Saved data entries:
◇ ◇ ◇ ◇
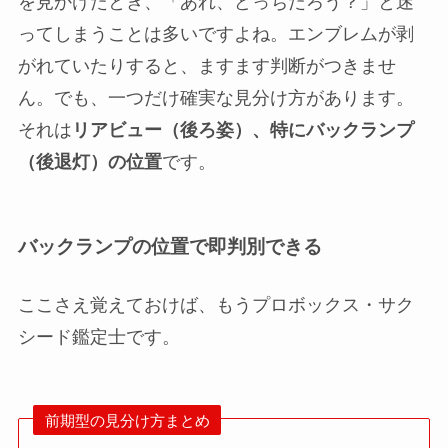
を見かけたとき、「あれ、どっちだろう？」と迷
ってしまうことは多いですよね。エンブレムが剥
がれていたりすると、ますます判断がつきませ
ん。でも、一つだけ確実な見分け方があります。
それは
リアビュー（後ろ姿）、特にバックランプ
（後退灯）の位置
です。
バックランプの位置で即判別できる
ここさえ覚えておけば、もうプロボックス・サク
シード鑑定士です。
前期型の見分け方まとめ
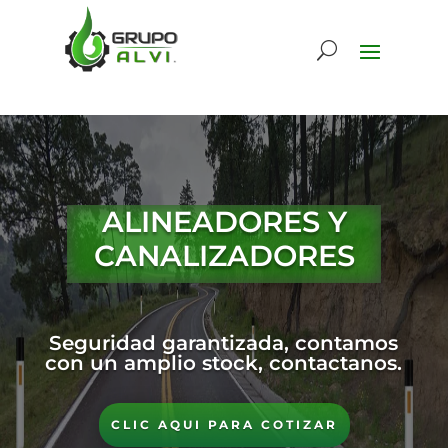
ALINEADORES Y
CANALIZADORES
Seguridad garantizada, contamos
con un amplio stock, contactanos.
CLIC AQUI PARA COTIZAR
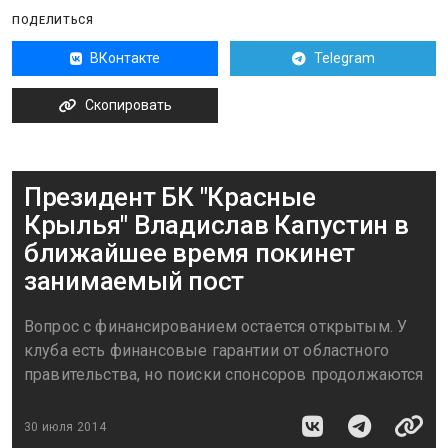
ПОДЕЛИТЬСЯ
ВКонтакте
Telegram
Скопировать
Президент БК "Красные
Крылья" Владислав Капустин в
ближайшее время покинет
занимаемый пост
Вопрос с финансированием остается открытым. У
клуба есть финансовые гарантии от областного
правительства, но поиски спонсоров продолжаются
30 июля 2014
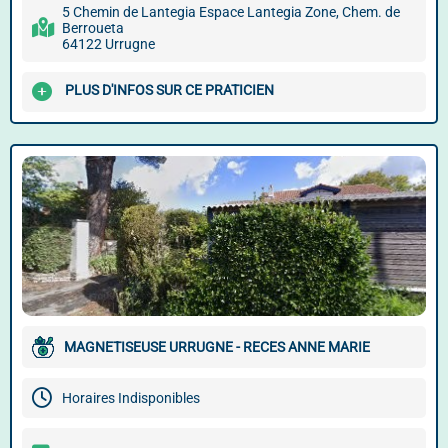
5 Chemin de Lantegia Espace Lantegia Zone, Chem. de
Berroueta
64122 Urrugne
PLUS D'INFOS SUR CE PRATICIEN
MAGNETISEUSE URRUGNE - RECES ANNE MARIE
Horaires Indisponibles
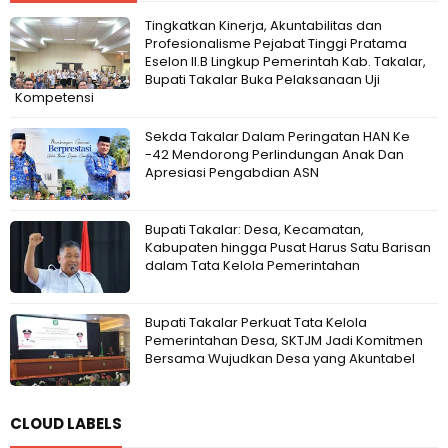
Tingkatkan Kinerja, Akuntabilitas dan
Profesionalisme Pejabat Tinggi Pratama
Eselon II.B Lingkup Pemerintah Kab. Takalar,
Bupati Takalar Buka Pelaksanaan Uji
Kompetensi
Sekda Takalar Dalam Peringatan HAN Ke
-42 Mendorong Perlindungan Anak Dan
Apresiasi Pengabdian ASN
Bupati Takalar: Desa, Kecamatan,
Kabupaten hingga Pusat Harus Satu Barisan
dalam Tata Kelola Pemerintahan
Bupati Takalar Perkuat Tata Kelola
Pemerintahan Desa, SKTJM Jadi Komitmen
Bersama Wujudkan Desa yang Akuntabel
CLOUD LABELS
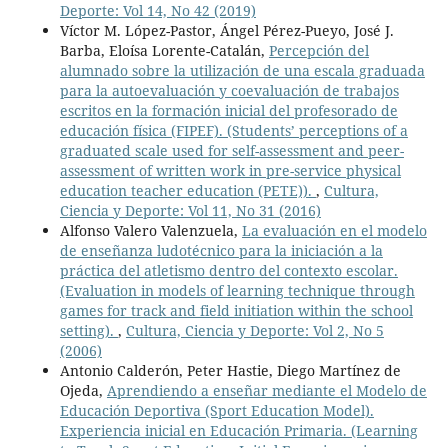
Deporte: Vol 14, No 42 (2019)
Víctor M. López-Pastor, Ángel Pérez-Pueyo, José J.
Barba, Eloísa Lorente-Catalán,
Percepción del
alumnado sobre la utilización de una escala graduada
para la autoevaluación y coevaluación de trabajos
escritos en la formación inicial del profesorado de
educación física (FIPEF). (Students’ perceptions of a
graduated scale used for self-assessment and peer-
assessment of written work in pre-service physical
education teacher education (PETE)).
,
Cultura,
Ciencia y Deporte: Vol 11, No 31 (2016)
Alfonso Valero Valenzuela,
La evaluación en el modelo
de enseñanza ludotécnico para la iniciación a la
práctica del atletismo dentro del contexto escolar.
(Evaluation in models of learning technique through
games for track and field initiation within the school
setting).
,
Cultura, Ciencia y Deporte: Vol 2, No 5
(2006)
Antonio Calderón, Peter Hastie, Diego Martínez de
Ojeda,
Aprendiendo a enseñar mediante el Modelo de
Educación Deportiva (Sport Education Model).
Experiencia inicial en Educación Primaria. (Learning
◇ ◇ ◇ ◇
Task objective:
Rename "Bupati" to "Regent" everywhere in the rows above and write the lines out again with nothing else changed. Leave the pictures out.

Solved exercise:
を見かけたとき、「あれ、どっちだろう？」と迷
ってしまうことは多いですよね。エンブレムが剥
がれていたりすると、ますます判断がつきませ
ん。でも、一つだけ確実な見分け方があります。
それは
リアビュー（後ろ姿）、特にバックランプ
（後退灯）の位置
です。
バックランプの位置で即判別できる
ここさえ覚えておけば、もうプロボックス・サク
シード鑑定士です。
前期型の見分け方まとめ
ALINEADORES Y
CANALIZADORES
Seguridad garantizada, contamos
con un amplio stock, contactanos.
CLIC AQUI PARA COTIZAR
ПОДЕЛИТЬСЯ
ВКонтакте
Telegram
Скопировать
Президент БК "Красные
Крылья" Владислав Капустин в
ближайшее время покинет
занимаемый пост
Вопрос с финансированием остается открытым. У
клуба есть финансовые гарантии от областного
правительства, но поиски спонсоров продолжаются
30 июля 2014
5 Chemin de Lantegia Espace Lantegia Zone, Chem. de
Berroueta
64122 Urrugne
PLUS D'INFOS SUR CE PRATICIEN
MAGNETISEUSE URRUGNE - RECES ANNE MARIE
Horaires Indisponibles
Tingkatkan Kinerja, Akuntabilitas dan
Profesionalisme Pejabat Tinggi Pratama
Eselon II.B Lingkup Pemerintah Kab. Takalar,
Regent Takalar Buka Pelaksanaan Uji
Kompetensi
Sekda Takalar Dalam Peringatan HAN Ke
-42 Mendorong Perlindungan Anak Dan
Apresiasi Pengabdian ASN
Regent Takalar: Desa, Kecamatan,
Kabupaten hingga Pusat Harus Satu Barisan
dalam Tata Kelola Pemerintahan
Regent Takalar Perkuat Tata Kelola
Pemerintahan Desa, SKTJM Jadi Komitmen
Bersama Wujudkan Desa yang Akuntabel
CLOUD LABELS
Deporte: Vol 14, No 42 (2019)
Víctor M. López-Pastor, Ángel Pérez-Pueyo, José J.
Barba, Eloísa Lorente-Catalán,
Percepción del
alumnado sobre la utilización de una escala graduada
para la autoevaluación y coevaluación de trabajos
escritos en la formación inicial del profesorado de
educación física (FIPEF). (Students’ perceptions of a
graduated scale used for self-assessment and peer-
assessment of written work in pre-service physical
education teacher education (PETE)).
,
Cultura,
Ciencia y Deporte: Vol 11, No 31 (2016)
Alfonso Valero Valenzuela,
La evaluación en el modelo
de enseñanza ludotécnico para la iniciación a la
práctica del atletismo dentro del contexto escolar.
(Evaluation in models of learning technique through
games for track and field initiation within the school
setting).
,
Cultura, Ciencia y Deporte: Vol 2, No 5
(2006)
Antonio Calderón, Peter Hastie, Diego Martínez de
Ojeda,
Aprendiendo a enseñar mediante el Modelo de
Educación Deportiva (Sport Education Model).
Experiencia inicial en Educación Primaria. (Learning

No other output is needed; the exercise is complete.